**Problem statement**
Continue the essay about the writer's grandparents from where it stops.

**Excerpt to read**
====================

My Bubbie died in January. A couple of months before she died, she told me, “I’m a fighter.” At the time I didn’t want to tell her that the fight wasn’t going well. That an 87-year-old with heart and kidney failure was not winning the battle to live forever. She could hold on a little longer but eventually, as with everyone, death will win. Looking back, I realize she was fighting for something else. She wasn’t fighting for everlasting life, she was fighting to live a good life. It would have been easy for her to just go with the flow and coast off into the sunset—being that woman who just plays bingo and watches Jeopardy until she dies. But to really try to lead a good life—that takes effort.

David Foster Wallace gave a commencement address called This is Water (or more fully This Is Water: Some Thoughts, Delivered on a Significant Occasion, about Living a Compassionate Life) where he tells the following story:

There are these two young fish swimming along and they happen to meet an older fish swimming the other way, who nods at them and says “Morning, boys. How’s the water?”

And the two young fish swim on for a bit, and then eventually one of them looks over at the other and goes “What the hell is water?”

To me, this story is about fighting against the current of the water to live a good life. All of my grandparents showed me where the water is, how to separate myself from it, and how to focus on what’s important.

Here are some of the lessons I’ve learned from my mother’s parents, Nana and Papa (Florence and Barney Liebman), and my father’s parents, Bubbie and Zaid (Connie and Norman Schlaff).

Explore

My grandparents were never afraid to learn new things. I remember when my Zaid, Norman Schlaff, decided to become a kosher deer farmer. Dairy farming was too labor intensive and unprofitable.  So he learned he could raise New Zealand fallow deer on the farm and sell the meat to kosher restaurants. No one else was doing this so he needed to figure out where to buy the deer, how to make it kosher, and how to sell it to kosher restaurants.

The koshering piece was particularly tricky. While deer were mentioned in the bible, no one had raised kosher deer for quite some time. I remember Zaid had to work with the heads of the kosher authorities to understand how to do this. Deer were relatively small compared to cows so Zaid wanted to make sure that he could get as much meat from the animal as possible. He even worked with the Rabbis to remove the sciatic nerve of the deer so he could make the hind leg kosher.

My Nana, Florence Liebman, was always an ever-smiling, sweet, and boisterous personality who never let anyone else tell her what to do or think. I remember visiting her in Florida when I was a teenager. She was well into her 70s and finally decided to learn to swim.

I asked her, “Nana would you learn this now when you hadn’t done so for the rest of your life?”

She said. “I’ve always wanted to learn to swim so I figured, ‘Why Not?’ I’m also learning how to read Hebrew. I’ve always wanted to do it but when I was little it wasn’t something they taught the girls.”

Love

Grandparents may have the purest form of unconditional love. While parents love their kids and want more than anything for their kids to be happy, grandparents are there to spoil them. All of my grandparents treated each of their grandkids like they were the favorite. This was difficult as Nana and Papa had 7 grandkids and  Bubbie and Zaid had 9. I remember when we were visiting Nana in Florida about a year before she died. I was pushing her in a wheelchair and she started crying.

“Why are you crying?” I asked.

“Because I have the most wonderful family,” she said.

Bubbie and Zaid loved us so much. They used to visit us once a week before Zaid died. They would bring us kosher deli because with babies at home it was hard for us to go shopping. At the time we were showered with too much food love and our conversations went something like this.

====================

**Provided material**
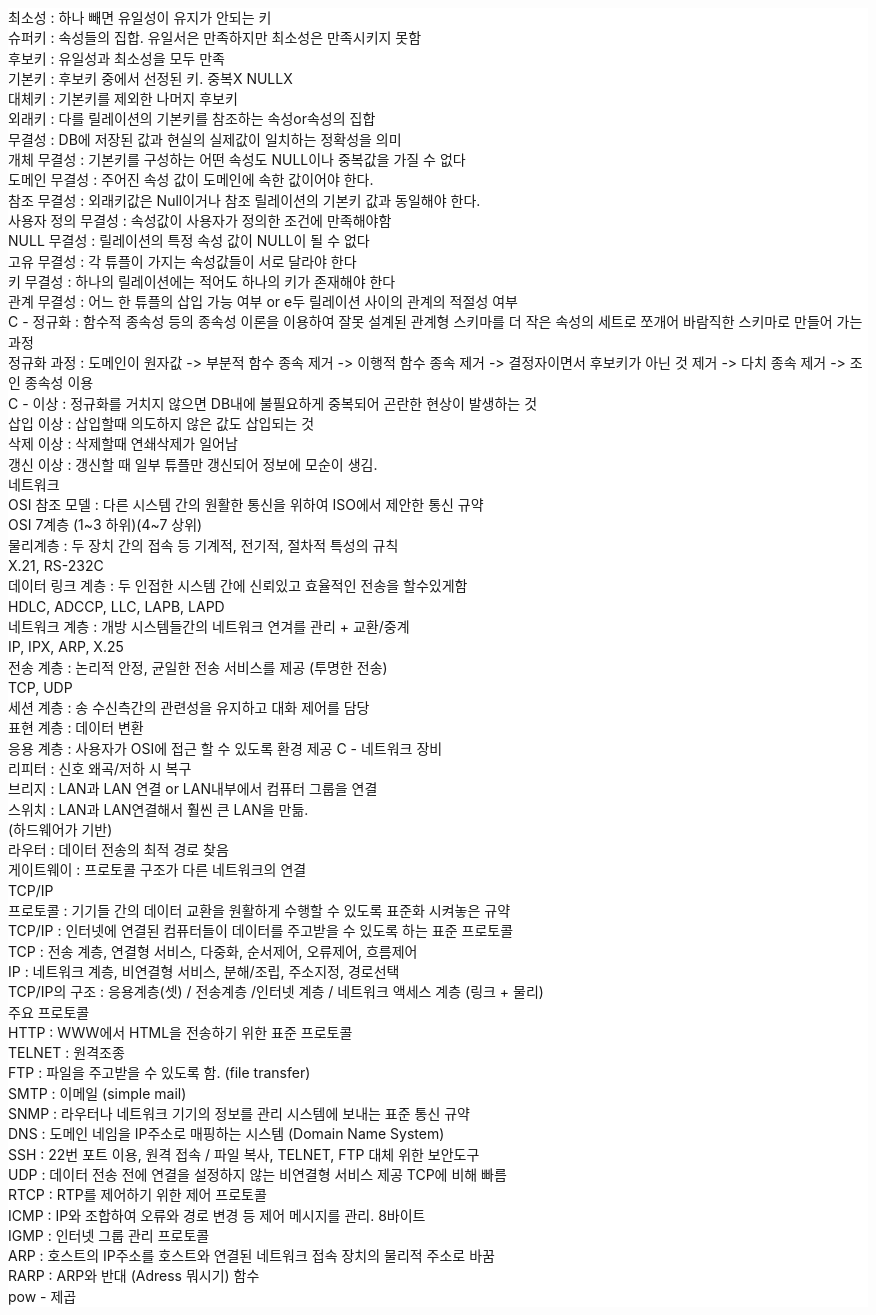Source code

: 최소성 : 하나 빼면 유일성이 유지가 안되는 키<br>
슈퍼키 : 속성들의 집합. 유일서은 만족하지만 최소성은 만족시키지 못함<br>
후보키 : 유일성과 최소성을 모두 만족<br>
기본키 : 후보키 중에서 선정된 키. 중복X NULLX<br>
대체키 : 기본키를 제외한 나머지 후보키<br>
외래키 : 다를 릴레이션의 기본키를 참조하는 속성or속성의 집합<br>
무결성 : DB에 저장된 값과 현실의 실제값이 일치하는 정확성을 의미<br>
개체 무결성 : 기본키를 구성하는 어떤 속성도 NULL이나 중복값을 가질 수 없다<br>
도메인 무결성 : 주어진 속성 값이 도메인에 속한 값이어야 한다.<br>
참조 무결성 : 외래키값은 Null이거나 참조 릴레이션의 기본키 값과 동일해야 한다.<br>
사용자 정의 무결성 : 속성값이 사용자가 정의한 조건에 만족해야함<br>
NULL 무결성 : 릴레이션의 특정 속성 값이 NULL이 될 수 없다<br>
고유 무결성 : 각 튜플이 가지는 속성값들이 서로 달라야 한다<br>
키 무결성 : 하나의 릴레이션에는 적어도 하나의 키가 존재해야 한다<br>
관계 무결성 : 어느 한 튜플의 삽입 가능 여부 or e두 릴레이션 사이의 관계의 적절성 여부<br>
C - 정규화 : 함수적 종속성 등의 종속성 이론을 이용하여 잘못 설계된 관계형 스키마를 더 작은 속성의 세트로 쪼개어 바람직한 스키마로 만들어 가는 과정<br>
정규화 과정 : 도메인이 원자값 -> 부분적 함수 종속 제거 -> 이행적 함수 종속 제거 -> 결정자이면서 후보키가 아닌 것 제거 -> 다치 종속 제거 -> 조인 종속성 이용<br>
C - 이상 : 정규화를 거치지 않으면 DB내에 불필요하게 중복되어 곤란한 현상이 발생하는 것<br>
삽입 이상 : 삽입할때 의도하지 않은 값도 삽입되는 것<br>
삭제 이상 : 삭제할때 연쇄삭제가 일어남<br>
갱신 이상 : 갱신할 때 일부 튜플만 갱신되어 정보에 모순이 생김.<br>
네트워크<br>
OSI 참조 모델 : 다른 시스템 간의 원활한 통신을 위하여 ISO에서 제안한 통신 규약<br>
OSI 7계층 (1~3 하위)(4~7 상위)<br>
물리계층 : 두 장치 간의 접속 등 기계적, 전기적, 절차적 특성의 규칙<br>
X.21, RS-232C<br>
데이터 링크 계층 : 두 인접한 시스템 간에 신뢰있고 효율적인 전송을 할수있게함<br>
HDLC, ADCCP, LLC, LAPB, LAPD<br>
네트워크 계층 : 개방 시스템들간의 네트워크 연겨를 관리 + 교환/중계<br>
IP, IPX, ARP, X.25<br>
전송 계층 : 논리적 안정, 균일한 전송 서비스를 제공 (투명한 전송)<br>
TCP, UDP<br>
세션 계층 : 송 수신측간의 관련성을 유지하고 대화 제어를 담당<br>
표현 계층 : 데이터 변환<br>
응용 계층 : 사용자가 OSI에 접근 할 수 있도록 환경 제공
C - 네트워크 장비<br>
리피터 : 신호 왜곡/저하 시 복구<br>
브리지 : LAN과 LAN 연결 or LAN내부에서 컴퓨터 그룹을 연결<br>
스위치 : LAN과 LAN연결해서 훨씬 큰 LAN을 만듦. <br>(하드웨어가 기반)<br>
라우터 : 데이터 전송의 최적 경로 찾음<br>
게이트웨이 : 프로토콜 구조가 다른 네트워크의 연결<br>
TCP/IP<br>
프로토콜 : 기기들 간의 데이터 교환을 원활하게 수행할 수 있도록 표준화 시켜놓은 규약<br>
TCP/IP : 인터넷에 연결된 컴퓨터들이 데이터를 주고받을 수 있도록 하는 표준 프로토콜<br>
TCP : 전송 계층, 연결형 서비스, 다중화, 순서제어, 오류제어, 흐름제어<br>
IP : 네트워크 계층, 비연결형 서비스, 분해/조립, 주소지정, 경로선택<br>
TCP/IP의 구조 : 응용계층(셋) / 전송계층 /인터넷 계층 / 네트워크 액세스 계층 (링크 + 물리)<br>
주요 프로토콜<br>
HTTP : WWW에서 HTML을 전송하기 위한 표준 프로토콜<br>
TELNET : 원격조종<br>
FTP : 파일을 주고받을 수 있도록 함. (file transfer)<br>
SMTP : 이메일 (simple mail)<br>
SNMP : 라우터나 네트워크 기기의 정보를 관리 시스템에 보내는 표준 통신 규약<br>
DNS : 도메인 네임을 IP주소로 매핑하는 시스템 (Domain Name System)<br>
SSH : 22번 포트 이용, 원격 접속 / 파일 복사, TELNET, FTP 대체 위한 보안도구<br>
UDP : 데이터 전송 전에 연결을 설정하지 않는 비연결형 서비스 제공 TCP에 비해 빠름<br>
RTCP : RTP를 제어하기 위한 제어 프로토콜<br>
ICMP : IP와 조합하여 오류와 경로 변경 등 제어 메시지를 관리. 8바이트<br>
IGMP : 인터넷 그룹 관리 프로토콜<br>
ARP : 호스트의 IP주소를 호스트와 연결된 네트워크 접속 장치의 물리적 주소로 바꿈<br>
RARP : ARP와 반대 (Adress 뭐시기)
함수<br>
pow - 제곱<br>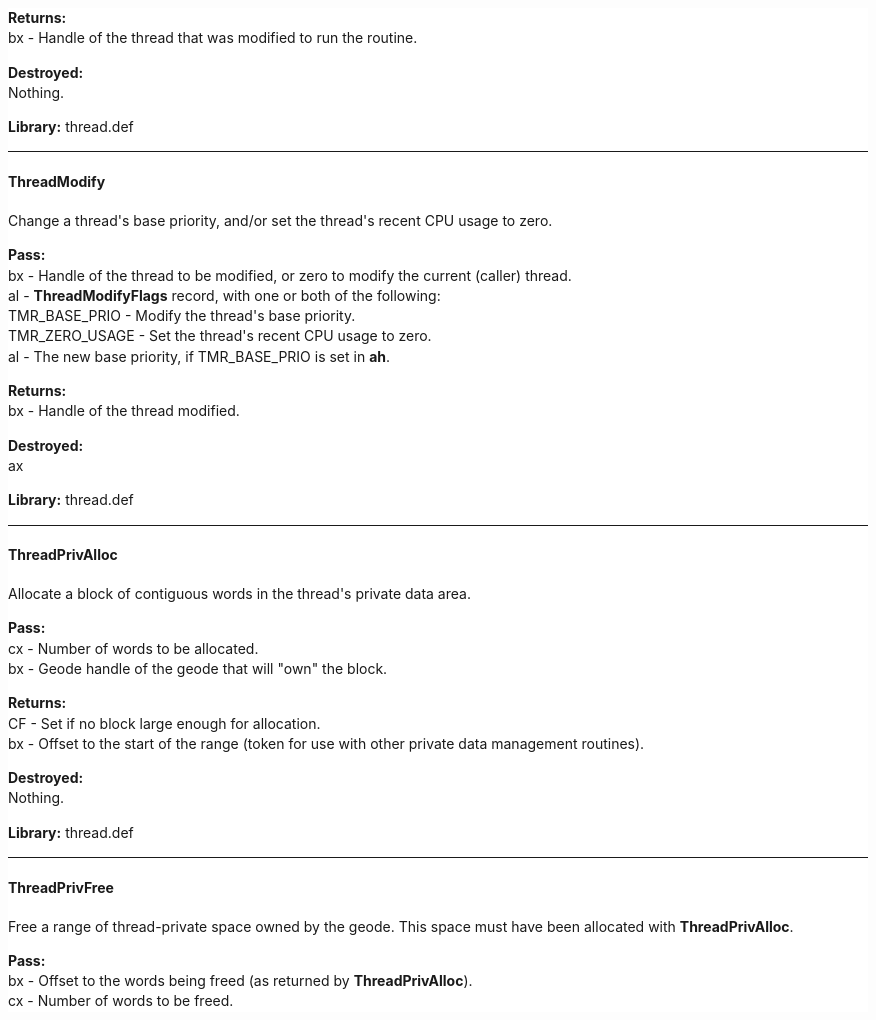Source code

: **Returns:**  
bx - Handle of the thread that was modified to run the routine.

**Destroyed:**  
Nothing.

**Library:** thread.def

----------
#### ThreadModify
Change a thread's base priority, and/or set the thread's recent CPU usage to 
zero.

**Pass:**  
bx - Handle of the thread to be modified, or zero to modify the 
current (caller) thread.  
al - **ThreadModifyFlags** record, with one or both of the 
following:  
TMR_BASE_PRIO - Modify the thread's base priority.  
TMR_ZERO_USAGE - Set the thread's recent CPU usage to zero.  
al - The new base priority, if TMR_BASE_PRIO is set in **ah**.

**Returns:**  
bx - Handle of the thread modified.

**Destroyed:**  
ax

**Library:** thread.def

----------
#### ThreadPrivAlloc
Allocate a block of contiguous words in the thread's private data area.

**Pass:**  
cx - Number of words to be allocated.  
bx - Geode handle of the geode that will "own" the block.

**Returns:**  
CF - Set if no block large enough for allocation.  
bx - Offset to the start of the range (token for use with other 
private data management routines).

**Destroyed:**  
Nothing.

**Library:** thread.def

----------
#### ThreadPrivFree
Free a range of thread-private space owned by the geode. This space must 
have been allocated with **ThreadPrivAlloc**.

**Pass:**  
bx - Offset to the words being freed (as returned by 
**ThreadPrivAlloc**).  
cx - Number of words to be freed.
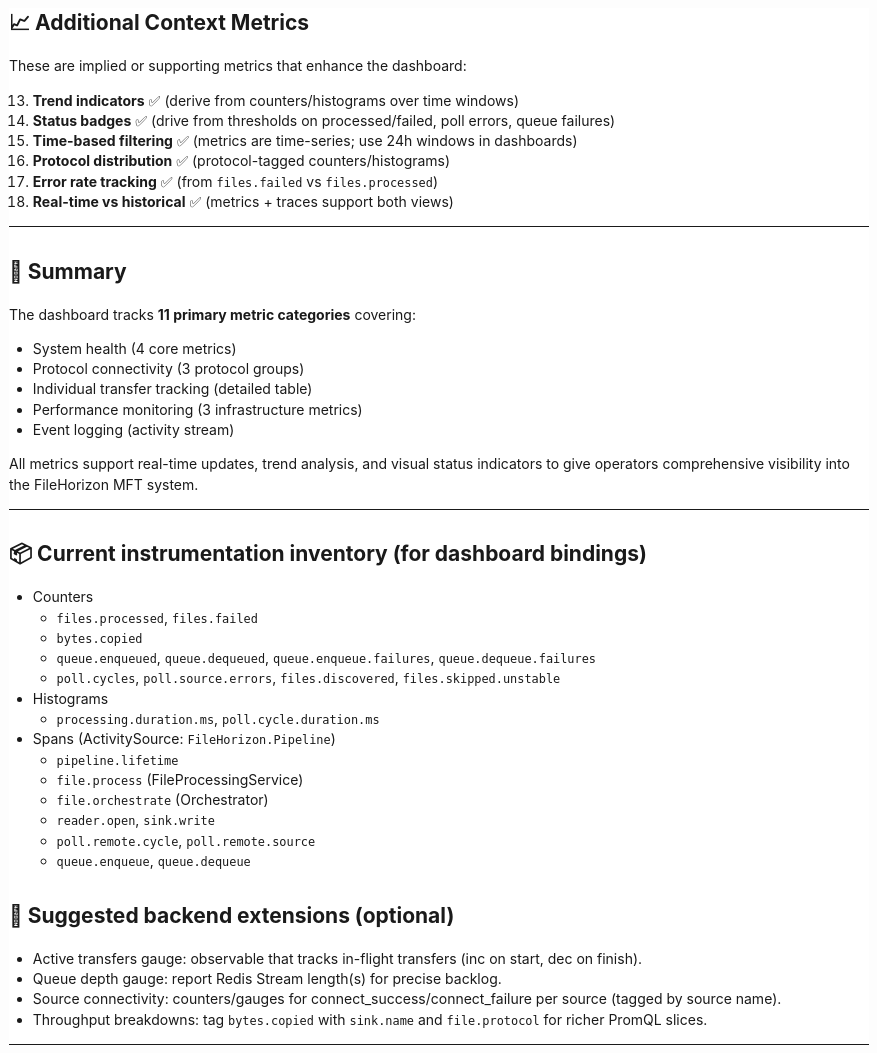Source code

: 
## **📈 Additional Context Metrics**

These are implied or supporting metrics that enhance the dashboard:

13. **Trend indicators** ✅ (derive from counters/histograms over time windows)
14. **Status badges** ✅ (drive from thresholds on processed/failed, poll errors, queue failures)
15. **Time-based filtering** ✅ (metrics are time-series; use 24h windows in dashboards)
16. **Protocol distribution** ✅ (protocol-tagged counters/histograms)
17. **Error rate tracking** ✅ (from `files.failed` vs `files.processed`)
18. **Real-time vs historical** ✅ (metrics + traces support both views)

---

## **🎯 Summary**

The dashboard tracks **11 primary metric categories** covering:

- System health (4 core metrics)
- Protocol connectivity (3 protocol groups)
- Individual transfer tracking (detailed table)
- Performance monitoring (3 infrastructure metrics)
- Event logging (activity stream)

All metrics support real-time updates, trend analysis, and visual status indicators to give operators comprehensive visibility into the FileHorizon MFT system.

---

## 📦 Current instrumentation inventory (for dashboard bindings)

- Counters
  - `files.processed`, `files.failed`
  - `bytes.copied`
  - `queue.enqueued`, `queue.dequeued`, `queue.enqueue.failures`, `queue.dequeue.failures`
  - `poll.cycles`, `poll.source.errors`, `files.discovered`, `files.skipped.unstable`
- Histograms
  - `processing.duration.ms`, `poll.cycle.duration.ms`
- Spans (ActivitySource: `FileHorizon.Pipeline`)
  - `pipeline.lifetime`
  - `file.process` (FileProcessingService)
  - `file.orchestrate` (Orchestrator)
  - `reader.open`, `sink.write`
  - `poll.remote.cycle`, `poll.remote.source`
  - `queue.enqueue`, `queue.dequeue`

## 🔧 Suggested backend extensions (optional)

- Active transfers gauge: observable that tracks in-flight transfers (inc on start, dec on finish).
- Queue depth gauge: report Redis Stream length(s) for precise backlog.
- Source connectivity: counters/gauges for connect_success/connect_failure per source (tagged by source name).
- Throughput breakdowns: tag `bytes.copied` with `sink.name` and `file.protocol` for richer PromQL slices.

---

====================

**Exercise response**
“You’re bringing too much food. We don’t have enough room for all that food,” I said.

“OK,” Zaid would say, “next week we’ll only bring the deli meat, chicken soup, and one chicken. Not two.”

Work Hard and Have Fun

My Zaid used to tell me, “I’m lucky because my avocation is my vocation.” It was his way of saying that his hobby was his job. He loved tinkering with televisions and started an electronics business, Norcon, out of it. He eventually grew it into a prosperous business and worked on the training vehicle for Apollo 11 and the security system for Depository Trust, which held certificates for stock exchanges.

I didn’t realize it, but Zaid never took a day off of work for decades. Until the day he died, he would spend the week at Norcon and on the weekend he would travel up to his deer farm and work as a farmer. This was what he considered a great use of his retirement years.

Be Kind to Yourself . . .

It’s hard to grow old gracefully. As Bubbie got older, she couldn’t see and needed a walker. But when she was with us and things went wrong, as they often did, she would just laugh with this hearty, raspy guffaw.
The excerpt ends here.